Write out exactly the line containing "2) kitchen sink at [0, 503, 368, 757]" along with each line that follows it in the records below, and no others.

Dataset excerpts —
··········
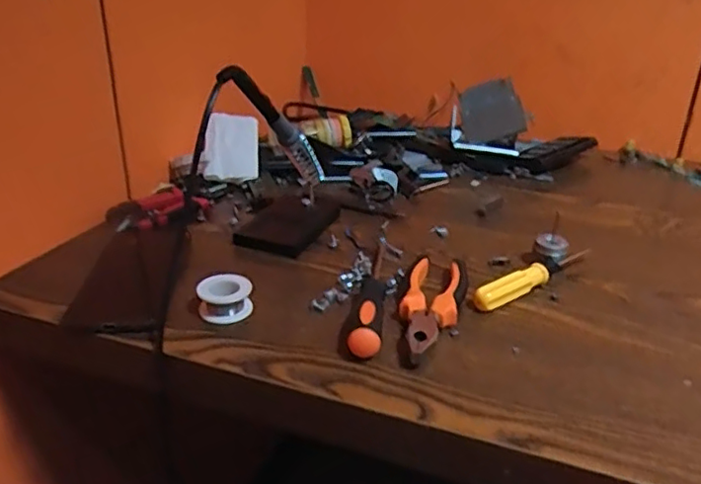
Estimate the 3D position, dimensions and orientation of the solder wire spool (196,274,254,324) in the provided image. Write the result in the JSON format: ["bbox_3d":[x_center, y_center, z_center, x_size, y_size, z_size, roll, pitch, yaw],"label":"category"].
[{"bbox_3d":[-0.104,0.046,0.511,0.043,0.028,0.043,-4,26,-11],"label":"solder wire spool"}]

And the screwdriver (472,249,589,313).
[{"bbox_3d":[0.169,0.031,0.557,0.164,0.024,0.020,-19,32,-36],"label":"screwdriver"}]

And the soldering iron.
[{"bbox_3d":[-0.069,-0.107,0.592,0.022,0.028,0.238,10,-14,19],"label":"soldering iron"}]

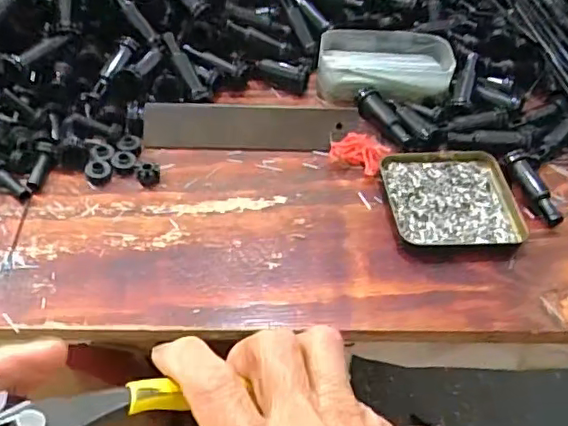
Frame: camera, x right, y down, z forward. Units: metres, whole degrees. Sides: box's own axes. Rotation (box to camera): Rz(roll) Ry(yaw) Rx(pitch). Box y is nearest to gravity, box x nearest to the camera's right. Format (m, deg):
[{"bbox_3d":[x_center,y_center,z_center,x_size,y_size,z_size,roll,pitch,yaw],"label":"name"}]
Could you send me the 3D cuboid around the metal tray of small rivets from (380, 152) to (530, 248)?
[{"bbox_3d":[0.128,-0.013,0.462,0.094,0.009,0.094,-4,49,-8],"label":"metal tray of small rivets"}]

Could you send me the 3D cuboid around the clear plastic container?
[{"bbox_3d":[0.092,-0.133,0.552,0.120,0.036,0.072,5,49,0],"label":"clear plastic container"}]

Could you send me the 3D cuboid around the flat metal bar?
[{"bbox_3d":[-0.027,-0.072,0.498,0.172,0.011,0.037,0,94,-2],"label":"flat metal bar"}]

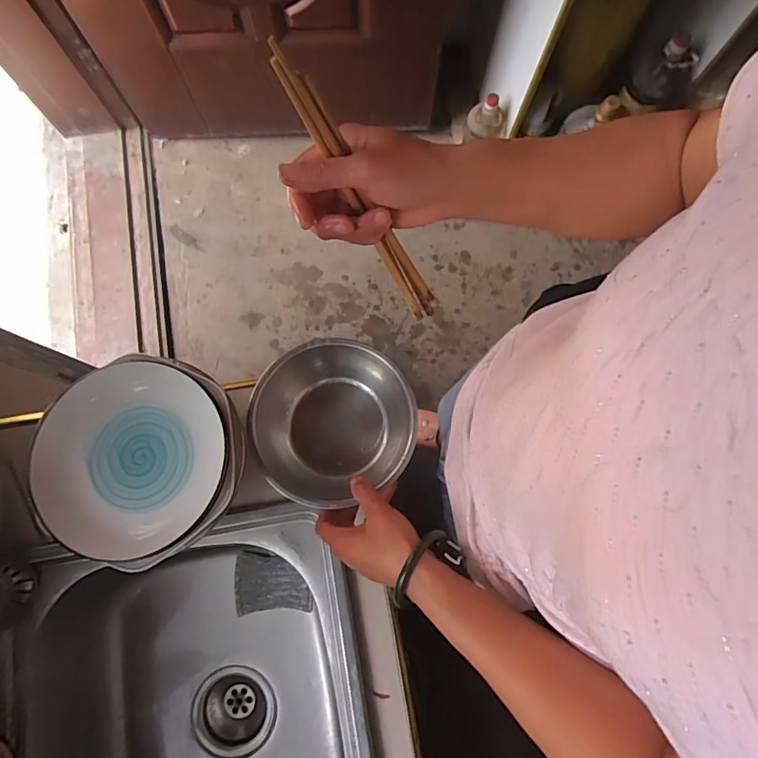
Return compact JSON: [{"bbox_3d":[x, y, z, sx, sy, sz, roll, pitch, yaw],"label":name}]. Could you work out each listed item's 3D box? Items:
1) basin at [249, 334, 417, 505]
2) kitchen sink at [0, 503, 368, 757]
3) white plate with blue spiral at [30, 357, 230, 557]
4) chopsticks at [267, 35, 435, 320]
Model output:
··········
Solution to this task —
2) kitchen sink at [0, 503, 368, 757]
3) white plate with blue spiral at [30, 357, 230, 557]
4) chopsticks at [267, 35, 435, 320]
Model output:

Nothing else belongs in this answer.